Fonterra has agreed on the sale of its two joint venture farms in China, with the sale expected to be completed at the end of the month.
The farms in Shandong province will be sold to Singapore-based AustAsia Investment Holdings for USD 115.5 million.
Fonterra, which owns the farms with a joint venture partner, has a 51 percent stake in the business and will receive NZD 88 million* in total asset sale proceeds, which includes cash on completion.
The sale of the JV farms is unconditional and requires no further regulatory approvals.
Fonterra CEO Miles Hurrell noted that the sale is another important milestone for the Co-operative and aligns with its strategy of prioritising New Zealand milk.
“The sale of the JV farms allows us to focus even more on our farmer owners’ milk and follows the sale of our two wholly-owned China farming hubs earlier this year,” said Hurrell.
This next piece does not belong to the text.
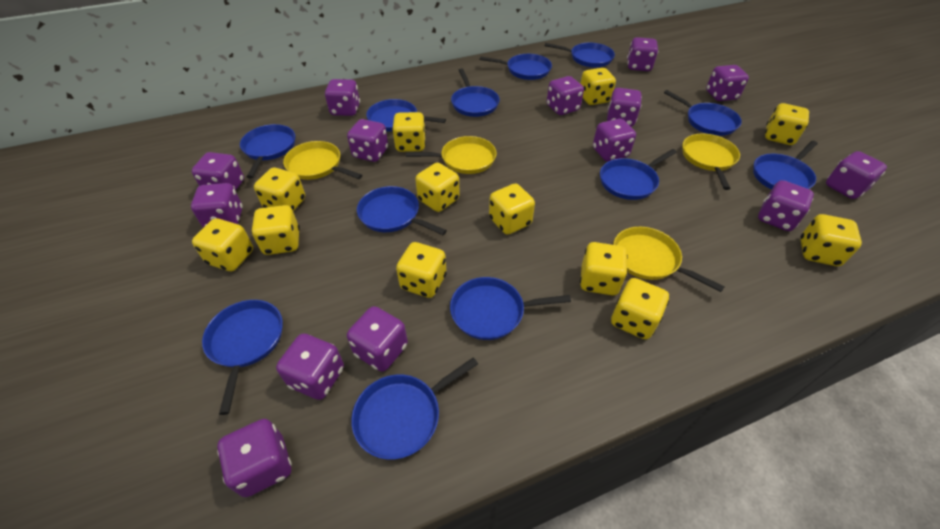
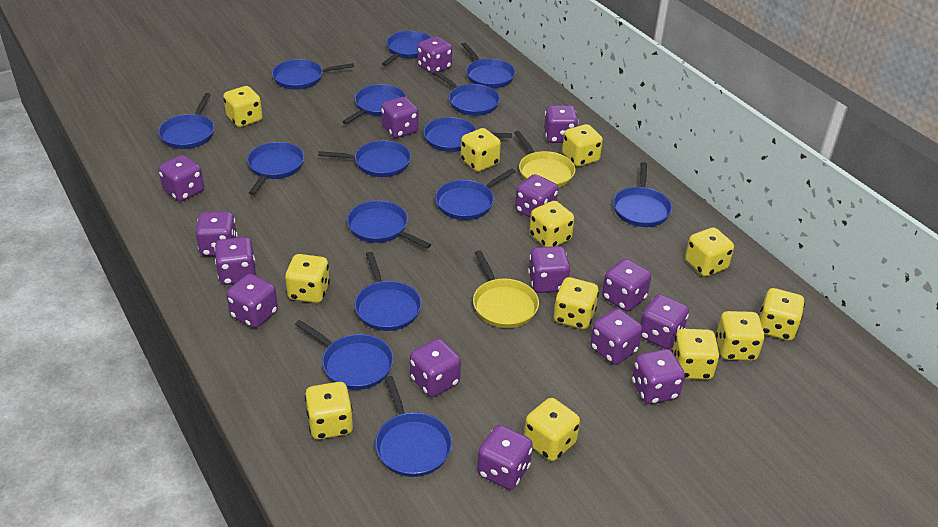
blue pan: 12 -> 15
purple dice: 14 -> 15
yellow pan: 4 -> 2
“Greater China continues to be one of our most important strategic markets. We remain committed to our China business, bringing the goodness of New Zealand milk to Chinese customers in innovative ways and partnering with local Chinese companies to do so. We are well placed to continue to grow our business in Greater China.”
Fonterra sold its two wholly-owned China farming hubs in Shanxi and Hebei provinces to Inner Mongolia Youran Dairy in April for NZD $552 million.